Two years before the fall of the Soviet Union, its leader Mikhail Gorbachev would receive an unusual letter from the Islamic republic of Iran's founder, inviting him to embrace Islam.
The last leader of the USSR passed away in Moscow on Tuesday at the age of 91, leaving behind a legacy that polarised observers on either side of the Iron Curtain.
But in January 1989, as Europe's communist regimes were taking their last breath, Ayatollah Ruhollah Khomeini sent a delegation to Moscow to deliver a letter to Gorbachev.
"Mr Gorbachev, it is clear to everyone that communism belongs in the world's political history museums, because Marxism does not meet any of humanity's true needs," Khomeini wrote.
Iran's supreme leader chose to send the letter because, according to him, Gorbachev had "entered, since assuming office, a revisionist phase of the Soviet system".
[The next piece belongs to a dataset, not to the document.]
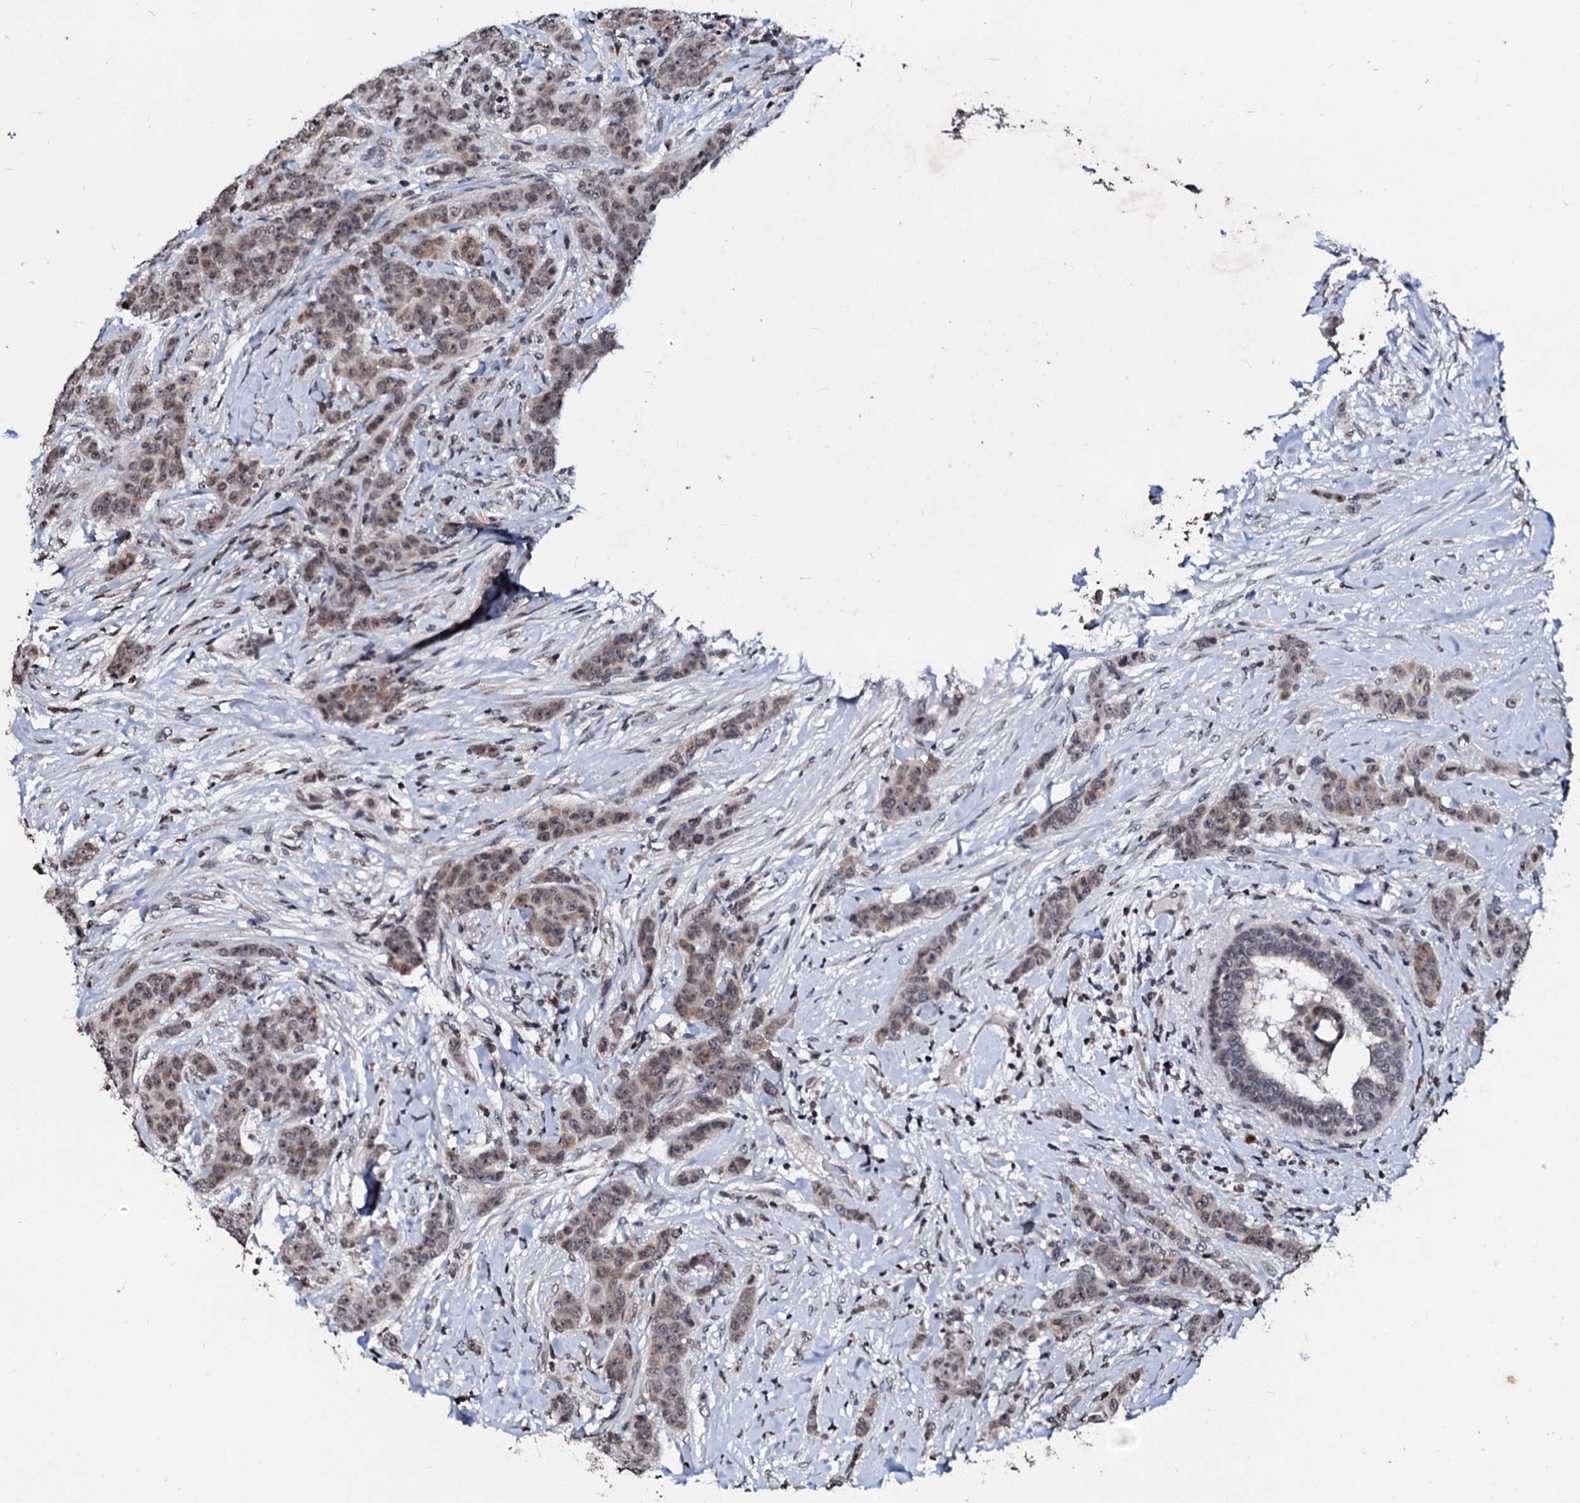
{"staining": {"intensity": "weak", "quantity": ">75%", "location": "cytoplasmic/membranous,nuclear"}, "tissue": "breast cancer", "cell_type": "Tumor cells", "image_type": "cancer", "snomed": [{"axis": "morphology", "description": "Duct carcinoma"}, {"axis": "topography", "description": "Breast"}], "caption": "Brown immunohistochemical staining in breast cancer (invasive ductal carcinoma) exhibits weak cytoplasmic/membranous and nuclear expression in approximately >75% of tumor cells.", "gene": "LSM11", "patient": {"sex": "female", "age": 40}}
"Mr Gorbachev, you must face the truth: the principal problem of your country is not the question of property, economy and liberty, but the lack of true belief in God. The same problem has led or will lead the West to decadence and deadlock," Khomeini wrote in his letter.
The ayatollah said communism had no future "because it's a materialist school, incapable of saving man from the crisis of disbelief in spirituality, the most fundamental suffering of human society in the West and the East".
The solution, according to the supreme leader, who himself died five months after the missive, was Islam.
"I call on you to seriously study Islam. The high and universal values of Islam can be the source of comfort and salvation for all nations and resolve the fundamental problems of humanity," the letter said.
By December 1991, Gorbachev would announce his resignation in a televised address, after communist states in eastern Europe collapsed one after the other.